PROMPT
While copying the entries exactly, leave out each picture they contain.

= = = =

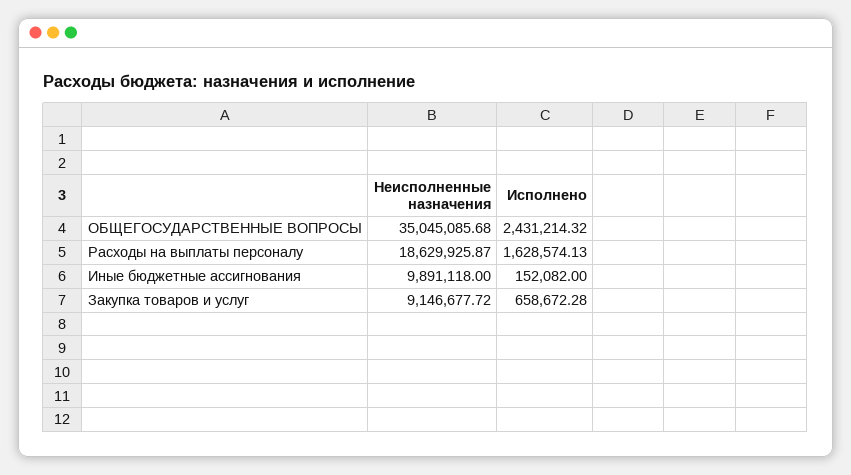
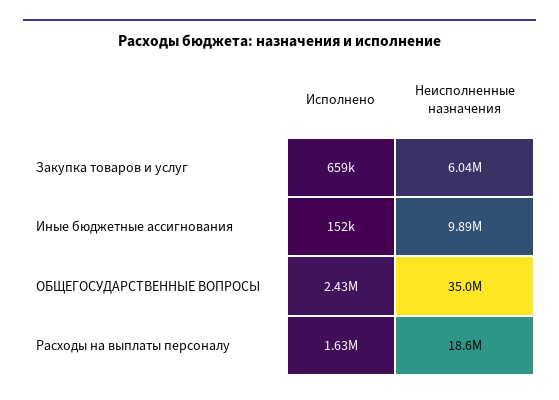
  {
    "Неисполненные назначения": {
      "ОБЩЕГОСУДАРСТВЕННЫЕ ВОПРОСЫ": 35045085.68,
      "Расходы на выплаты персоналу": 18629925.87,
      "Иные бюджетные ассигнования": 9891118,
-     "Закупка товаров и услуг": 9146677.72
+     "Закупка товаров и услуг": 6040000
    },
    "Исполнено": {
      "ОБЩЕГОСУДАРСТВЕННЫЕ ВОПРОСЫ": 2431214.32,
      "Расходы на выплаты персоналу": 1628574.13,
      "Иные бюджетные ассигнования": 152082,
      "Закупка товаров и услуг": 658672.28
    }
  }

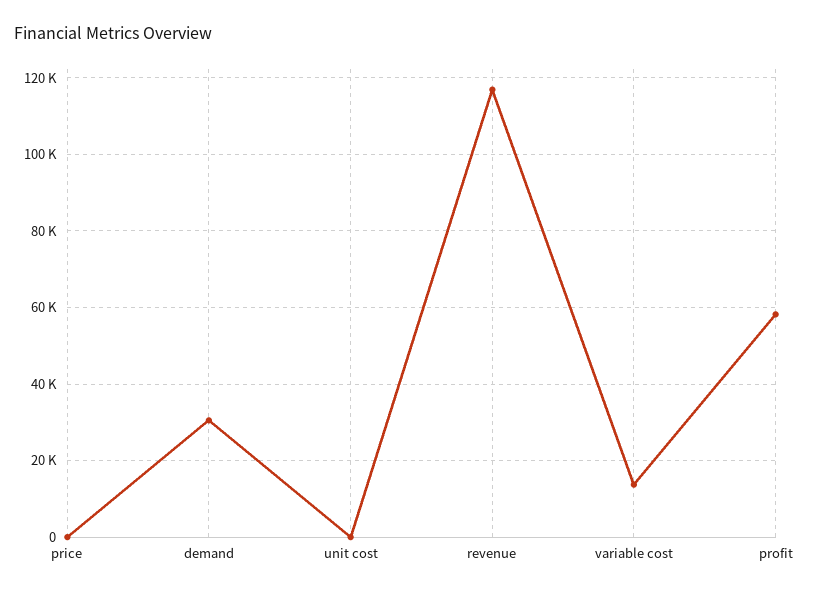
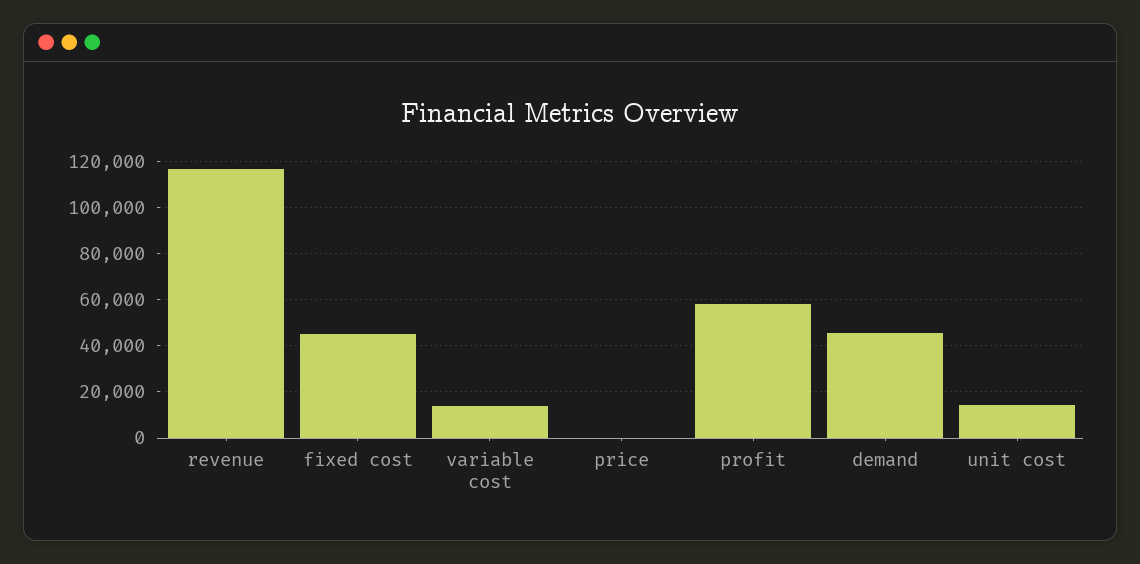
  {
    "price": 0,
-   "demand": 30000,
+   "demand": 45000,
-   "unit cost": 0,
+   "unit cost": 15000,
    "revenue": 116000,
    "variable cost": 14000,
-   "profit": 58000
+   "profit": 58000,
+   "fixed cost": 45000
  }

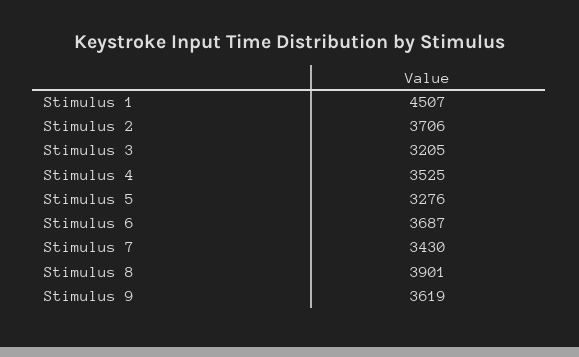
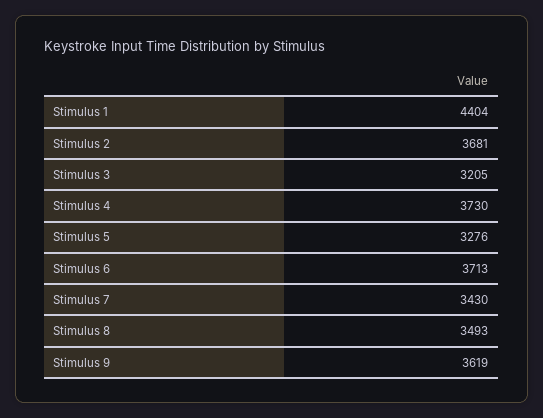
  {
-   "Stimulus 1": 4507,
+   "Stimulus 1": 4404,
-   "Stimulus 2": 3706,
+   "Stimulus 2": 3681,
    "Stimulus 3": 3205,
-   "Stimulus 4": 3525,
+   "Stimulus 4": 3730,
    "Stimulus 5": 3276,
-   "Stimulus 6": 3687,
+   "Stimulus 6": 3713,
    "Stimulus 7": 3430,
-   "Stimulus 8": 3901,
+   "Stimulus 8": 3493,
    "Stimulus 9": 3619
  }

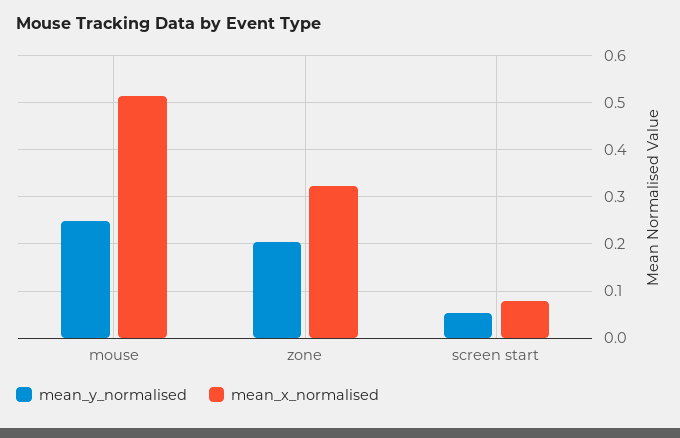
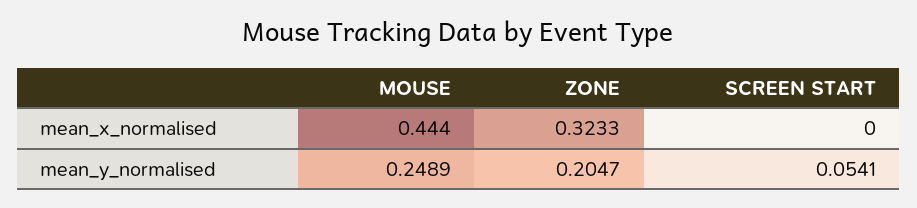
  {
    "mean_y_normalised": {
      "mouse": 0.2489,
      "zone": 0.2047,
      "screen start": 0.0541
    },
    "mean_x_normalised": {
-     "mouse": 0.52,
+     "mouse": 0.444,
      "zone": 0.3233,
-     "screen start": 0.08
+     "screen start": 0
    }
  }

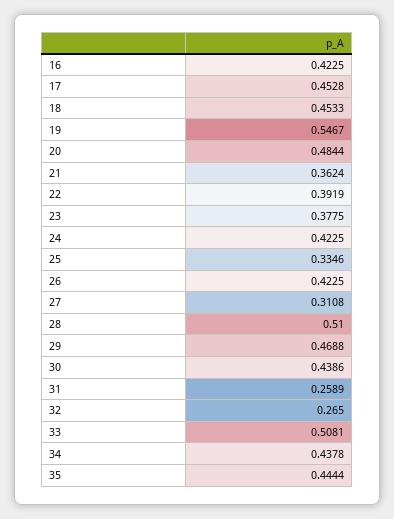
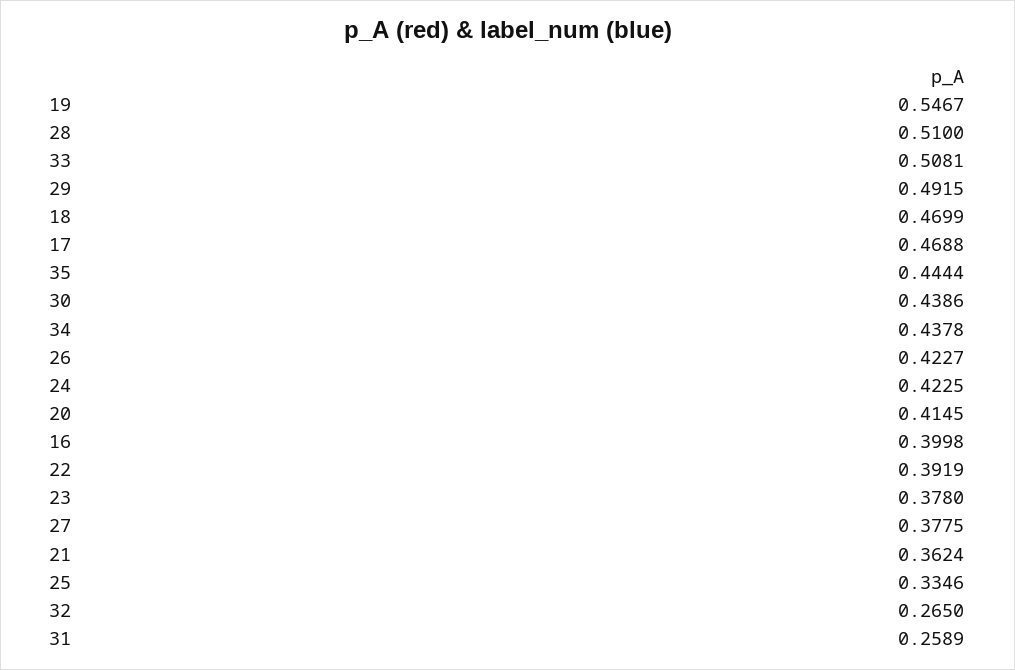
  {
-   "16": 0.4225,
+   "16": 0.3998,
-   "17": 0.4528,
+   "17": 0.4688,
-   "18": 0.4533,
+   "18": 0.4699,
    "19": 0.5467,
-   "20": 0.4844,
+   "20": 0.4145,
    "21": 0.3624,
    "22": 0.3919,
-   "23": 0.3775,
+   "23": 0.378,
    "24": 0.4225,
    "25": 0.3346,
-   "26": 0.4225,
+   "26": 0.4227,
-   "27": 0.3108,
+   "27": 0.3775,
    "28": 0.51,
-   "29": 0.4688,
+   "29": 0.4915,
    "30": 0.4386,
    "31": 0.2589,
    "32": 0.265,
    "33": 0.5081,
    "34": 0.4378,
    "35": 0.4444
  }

= = = =

WRITTEN RESPONSE
  {
    "Неисполненные назначения": {
      "ОБЩЕГОСУДАРСТВЕННЫЕ ВОПРОСЫ": 35045085.68,
      "Расходы на выплаты персоналу": 18629925.87,
      "Иные бюджетные ассигнования": 9891118,
-     "Закупка товаров и услуг": 9146677.72
+     "Закупка товаров и услуг": 6040000
    },
    "Исполнено": {
      "ОБЩЕГОСУДАРСТВЕННЫЕ ВОПРОСЫ": 2431214.32,
      "Расходы на выплаты персоналу": 1628574.13,
      "Иные бюджетные ассигнования": 152082,
      "Закупка товаров и услуг": 658672.28
    }
  }

  {
    "price": 0,
-   "demand": 30000,
+   "demand": 45000,
-   "unit cost": 0,
+   "unit cost": 15000,
    "revenue": 116000,
    "variable cost": 14000,
-   "profit": 58000
+   "profit": 58000,
+   "fixed cost": 45000
  }

  {
-   "Stimulus 1": 4507,
+   "Stimulus 1": 4404,
-   "Stimulus 2": 3706,
+   "Stimulus 2": 3681,
    "Stimulus 3": 3205,
-   "Stimulus 4": 3525,
+   "Stimulus 4": 3730,
    "Stimulus 5": 3276,
-   "Stimulus 6": 3687,
+   "Stimulus 6": 3713,
    "Stimulus 7": 3430,
-   "Stimulus 8": 3901,
+   "Stimulus 8": 3493,
    "Stimulus 9": 3619
  }

  {
    "mean_y_normalised": {
      "mouse": 0.2489,
      "zone": 0.2047,
      "screen start": 0.0541
    },
    "mean_x_normalised": {
-     "mouse": 0.52,
+     "mouse": 0.444,
      "zone": 0.3233,
-     "screen start": 0.08
+     "screen start": 0
    }
  }

  {
-   "16": 0.4225,
+   "16": 0.3998,
-   "17": 0.4528,
+   "17": 0.4688,
-   "18": 0.4533,
+   "18": 0.4699,
    "19": 0.5467,
-   "20": 0.4844,
+   "20": 0.4145,
    "21": 0.3624,
    "22": 0.3919,
-   "23": 0.3775,
+   "23": 0.378,
    "24": 0.4225,
    "25": 0.3346,
-   "26": 0.4225,
+   "26": 0.4227,
-   "27": 0.3108,
+   "27": 0.3775,
    "28": 0.51,
-   "29": 0.4688,
+   "29": 0.4915,
    "30": 0.4386,
    "31": 0.2589,
    "32": 0.265,
    "33": 0.5081,
    "34": 0.4378,
    "35": 0.4444
  }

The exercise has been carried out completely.